In the past, sharp interest-rate cuts have helped drive away investor blues. The only recent exception was in 1974, when the economy was struggling with high oil prices. But in 1987 and again in 1998, the Fed dropped rates significantly to spur the economy.
"That's a necessary condition to rebound," says Mark Zandi of Economics.com, a website. "It always takes Fed easing to pull out."
The Federal Reserve is expected tomorrow to lower interest rates either by half a percentage point or perhaps as much as three-quarters of a point. Since the beginning of January, the Fed has dropped rates by 1 percent. But it had raised interest rates by 1.25 percentage points between 1999 and 2000.
Lower rates could make a big difference to struggling companies. For example, many companies have overproduced and are now carrying large inventories. Many businesses are spending well above their cash flow and need loans to meet their payrolls.
"If interest rates come down, it relieves the debt burden and makes it easier for banks and others to extend credit," says Mr. Zandi.
The stock market is anticipating an aggressive easing by the Fed, says Duncan Richardson, senior vice president at Eaton Vance, a Boston-based mutual-fund group. Without a major inflation problem, he says there is no reason why the Fed can't reduce interest rates. "Interest rates are going to be lower a year from now, and that's a very bullish thing," says Mr. Richardson.
Still, lower interest rates alone will not necessarily turn the market around. Wall Street likes to have some sense of accuracy in forecasting corporate earnings. In recent weeks, company after company has announced that earnings will be below expectations. This has shaken investor confidence.

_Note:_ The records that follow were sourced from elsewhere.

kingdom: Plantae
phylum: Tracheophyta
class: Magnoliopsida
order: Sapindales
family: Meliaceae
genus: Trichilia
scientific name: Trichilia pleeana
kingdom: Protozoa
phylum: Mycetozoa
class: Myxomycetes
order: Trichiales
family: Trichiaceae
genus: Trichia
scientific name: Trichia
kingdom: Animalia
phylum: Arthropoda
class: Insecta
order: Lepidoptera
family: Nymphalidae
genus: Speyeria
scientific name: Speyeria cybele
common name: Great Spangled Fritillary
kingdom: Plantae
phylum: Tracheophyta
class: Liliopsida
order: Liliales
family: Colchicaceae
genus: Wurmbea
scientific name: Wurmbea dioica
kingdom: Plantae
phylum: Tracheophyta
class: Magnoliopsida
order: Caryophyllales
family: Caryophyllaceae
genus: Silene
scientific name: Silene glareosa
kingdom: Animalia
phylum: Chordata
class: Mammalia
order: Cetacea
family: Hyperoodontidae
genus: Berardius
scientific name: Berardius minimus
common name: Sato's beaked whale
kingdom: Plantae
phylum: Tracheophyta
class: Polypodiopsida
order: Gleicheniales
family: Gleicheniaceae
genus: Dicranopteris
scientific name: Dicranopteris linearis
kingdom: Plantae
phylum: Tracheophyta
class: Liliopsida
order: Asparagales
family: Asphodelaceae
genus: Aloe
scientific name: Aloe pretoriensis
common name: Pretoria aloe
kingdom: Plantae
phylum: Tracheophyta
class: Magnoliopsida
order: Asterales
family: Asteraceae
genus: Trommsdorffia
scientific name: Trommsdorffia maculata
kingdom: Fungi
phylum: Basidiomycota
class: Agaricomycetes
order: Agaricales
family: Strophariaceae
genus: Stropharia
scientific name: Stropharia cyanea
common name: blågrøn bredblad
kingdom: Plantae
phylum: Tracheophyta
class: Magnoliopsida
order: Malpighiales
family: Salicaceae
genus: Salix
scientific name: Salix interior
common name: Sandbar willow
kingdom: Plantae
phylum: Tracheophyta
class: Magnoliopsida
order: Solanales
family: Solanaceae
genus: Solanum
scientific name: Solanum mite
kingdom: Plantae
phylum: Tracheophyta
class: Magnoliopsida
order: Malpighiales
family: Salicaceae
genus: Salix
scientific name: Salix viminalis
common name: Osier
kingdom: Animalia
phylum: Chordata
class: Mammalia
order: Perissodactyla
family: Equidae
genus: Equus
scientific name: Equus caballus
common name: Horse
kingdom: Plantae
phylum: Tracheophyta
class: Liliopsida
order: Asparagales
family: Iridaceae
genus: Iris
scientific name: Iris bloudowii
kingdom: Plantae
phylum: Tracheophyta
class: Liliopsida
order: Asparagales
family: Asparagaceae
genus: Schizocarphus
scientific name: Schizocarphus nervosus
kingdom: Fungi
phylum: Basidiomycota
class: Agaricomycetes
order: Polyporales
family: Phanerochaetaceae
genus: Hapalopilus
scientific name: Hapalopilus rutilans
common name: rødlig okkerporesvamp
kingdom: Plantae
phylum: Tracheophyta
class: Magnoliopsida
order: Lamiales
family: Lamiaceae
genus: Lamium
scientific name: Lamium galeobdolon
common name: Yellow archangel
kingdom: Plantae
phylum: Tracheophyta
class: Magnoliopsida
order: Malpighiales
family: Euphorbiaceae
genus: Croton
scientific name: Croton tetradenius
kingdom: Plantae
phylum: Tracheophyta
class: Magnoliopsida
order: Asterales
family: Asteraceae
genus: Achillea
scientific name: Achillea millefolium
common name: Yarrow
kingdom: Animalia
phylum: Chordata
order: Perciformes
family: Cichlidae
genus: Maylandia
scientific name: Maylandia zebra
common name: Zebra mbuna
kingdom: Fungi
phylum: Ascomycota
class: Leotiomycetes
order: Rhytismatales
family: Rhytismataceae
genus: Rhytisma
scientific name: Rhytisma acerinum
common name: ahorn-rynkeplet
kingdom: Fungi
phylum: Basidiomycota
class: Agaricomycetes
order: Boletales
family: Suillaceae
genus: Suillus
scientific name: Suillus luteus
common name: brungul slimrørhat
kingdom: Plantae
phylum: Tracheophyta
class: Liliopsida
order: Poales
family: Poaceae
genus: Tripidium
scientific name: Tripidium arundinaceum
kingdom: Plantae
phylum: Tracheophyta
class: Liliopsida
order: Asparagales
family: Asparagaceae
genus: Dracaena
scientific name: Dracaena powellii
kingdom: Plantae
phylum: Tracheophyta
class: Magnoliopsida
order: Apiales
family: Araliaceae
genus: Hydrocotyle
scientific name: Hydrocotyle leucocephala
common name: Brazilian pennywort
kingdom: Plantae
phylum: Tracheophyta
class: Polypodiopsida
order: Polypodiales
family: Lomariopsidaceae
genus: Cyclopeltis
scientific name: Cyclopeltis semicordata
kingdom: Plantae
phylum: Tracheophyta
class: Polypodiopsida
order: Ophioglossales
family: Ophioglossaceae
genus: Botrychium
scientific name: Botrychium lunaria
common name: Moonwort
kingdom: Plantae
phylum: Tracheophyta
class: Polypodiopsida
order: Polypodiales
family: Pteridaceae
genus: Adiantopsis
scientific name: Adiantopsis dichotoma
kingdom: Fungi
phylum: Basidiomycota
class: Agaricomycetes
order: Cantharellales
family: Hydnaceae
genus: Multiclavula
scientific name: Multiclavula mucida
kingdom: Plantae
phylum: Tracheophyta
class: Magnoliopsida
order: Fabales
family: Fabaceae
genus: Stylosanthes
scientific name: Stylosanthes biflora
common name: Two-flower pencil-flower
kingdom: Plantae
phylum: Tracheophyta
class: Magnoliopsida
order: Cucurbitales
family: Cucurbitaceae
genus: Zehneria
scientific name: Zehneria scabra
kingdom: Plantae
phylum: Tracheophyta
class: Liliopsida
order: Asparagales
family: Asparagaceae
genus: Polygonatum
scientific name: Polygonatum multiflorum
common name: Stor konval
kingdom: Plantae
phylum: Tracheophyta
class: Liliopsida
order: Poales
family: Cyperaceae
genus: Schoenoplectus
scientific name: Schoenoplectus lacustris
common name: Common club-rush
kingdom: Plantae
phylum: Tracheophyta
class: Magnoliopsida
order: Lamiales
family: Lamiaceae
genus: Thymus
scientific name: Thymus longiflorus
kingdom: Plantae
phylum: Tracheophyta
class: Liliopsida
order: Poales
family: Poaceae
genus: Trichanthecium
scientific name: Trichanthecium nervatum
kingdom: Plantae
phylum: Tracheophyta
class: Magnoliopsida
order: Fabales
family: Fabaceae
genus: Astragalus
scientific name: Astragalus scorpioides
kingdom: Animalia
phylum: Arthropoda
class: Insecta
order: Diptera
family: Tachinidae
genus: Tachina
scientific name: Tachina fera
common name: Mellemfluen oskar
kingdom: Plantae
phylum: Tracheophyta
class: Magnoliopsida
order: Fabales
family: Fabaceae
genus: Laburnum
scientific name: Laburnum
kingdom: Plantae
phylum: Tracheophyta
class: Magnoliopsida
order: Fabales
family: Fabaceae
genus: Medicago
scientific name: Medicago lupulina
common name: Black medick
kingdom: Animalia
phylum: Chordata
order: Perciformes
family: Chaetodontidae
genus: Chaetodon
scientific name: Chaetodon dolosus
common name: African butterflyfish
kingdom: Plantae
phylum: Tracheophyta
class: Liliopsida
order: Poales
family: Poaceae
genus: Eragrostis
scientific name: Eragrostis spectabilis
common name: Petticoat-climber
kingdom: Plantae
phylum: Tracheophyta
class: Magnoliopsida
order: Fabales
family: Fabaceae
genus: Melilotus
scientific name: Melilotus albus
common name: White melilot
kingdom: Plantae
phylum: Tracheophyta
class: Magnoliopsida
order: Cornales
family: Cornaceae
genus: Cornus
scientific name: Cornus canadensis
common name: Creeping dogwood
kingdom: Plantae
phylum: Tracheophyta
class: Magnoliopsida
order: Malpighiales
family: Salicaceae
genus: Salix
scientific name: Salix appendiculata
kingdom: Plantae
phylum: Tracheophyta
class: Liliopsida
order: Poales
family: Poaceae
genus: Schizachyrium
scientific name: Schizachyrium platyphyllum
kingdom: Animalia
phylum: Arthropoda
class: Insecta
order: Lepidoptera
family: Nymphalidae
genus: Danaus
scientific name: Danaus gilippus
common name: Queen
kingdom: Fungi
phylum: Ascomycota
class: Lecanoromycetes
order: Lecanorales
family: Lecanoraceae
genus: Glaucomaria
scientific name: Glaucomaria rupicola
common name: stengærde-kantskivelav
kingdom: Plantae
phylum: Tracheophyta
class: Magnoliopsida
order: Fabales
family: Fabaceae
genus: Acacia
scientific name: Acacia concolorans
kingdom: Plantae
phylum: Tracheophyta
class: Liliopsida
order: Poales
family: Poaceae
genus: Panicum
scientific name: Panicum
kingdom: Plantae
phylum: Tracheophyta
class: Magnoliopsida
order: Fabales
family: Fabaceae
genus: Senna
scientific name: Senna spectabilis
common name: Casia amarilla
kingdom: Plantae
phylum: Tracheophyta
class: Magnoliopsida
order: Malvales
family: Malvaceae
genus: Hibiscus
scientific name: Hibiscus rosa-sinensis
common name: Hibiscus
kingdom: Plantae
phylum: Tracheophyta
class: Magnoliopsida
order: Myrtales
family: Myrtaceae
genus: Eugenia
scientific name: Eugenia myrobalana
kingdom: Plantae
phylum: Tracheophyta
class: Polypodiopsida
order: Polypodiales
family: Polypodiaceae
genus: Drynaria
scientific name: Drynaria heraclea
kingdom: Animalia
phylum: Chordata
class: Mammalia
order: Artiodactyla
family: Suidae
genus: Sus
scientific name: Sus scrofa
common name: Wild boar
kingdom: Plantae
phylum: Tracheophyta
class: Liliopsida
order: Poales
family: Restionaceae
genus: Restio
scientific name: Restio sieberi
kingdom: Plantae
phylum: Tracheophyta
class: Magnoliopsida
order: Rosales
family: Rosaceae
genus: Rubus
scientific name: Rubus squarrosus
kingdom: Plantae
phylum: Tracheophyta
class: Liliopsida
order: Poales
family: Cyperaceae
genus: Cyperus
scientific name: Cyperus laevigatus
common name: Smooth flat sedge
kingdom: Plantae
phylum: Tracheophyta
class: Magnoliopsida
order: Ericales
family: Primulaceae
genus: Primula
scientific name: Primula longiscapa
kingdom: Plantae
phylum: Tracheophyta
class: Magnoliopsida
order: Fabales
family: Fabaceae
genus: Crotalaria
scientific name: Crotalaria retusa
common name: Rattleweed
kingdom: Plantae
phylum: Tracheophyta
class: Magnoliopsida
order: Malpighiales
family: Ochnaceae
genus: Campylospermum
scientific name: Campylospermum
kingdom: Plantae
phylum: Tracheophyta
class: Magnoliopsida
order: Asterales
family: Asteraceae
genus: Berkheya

"In terms of the technology companies, you have no idea of demand for the next few months or quarters - you can't analyze them in terms of an earnings rebound," says Don Berdine, chief investment officer at PNC Investment Advisors in Pittsburgh. One example of this from a positive standpoint: Last Thursday, Nokia, the Finnish telecom company, said it would meet its earnings goals, and this helped spark a stock rally in Europe, which spread to the US in the morning.
The market will also have to get past the month of April, which from a historical standpoint has not been very good because some investors need to sell stocks or bonds to pay their tax bills.
The month will also give investors a clearer look at the economy. They will begin to see if the Fed's interest-rate cuts are starting to have an effect. But there may also be more bad news, since the market losses have been so steep that some economists are concerned consumers won't make major purchases.
"It's uncanny - if you look at consumer spending versus the Nasdaq stock prices, there appears to be a real correlation," says Mr. Berdine. If consumers decide to retrench, then he says the economy may be looking at a recession.
"It may be April 'til we clear the decks here."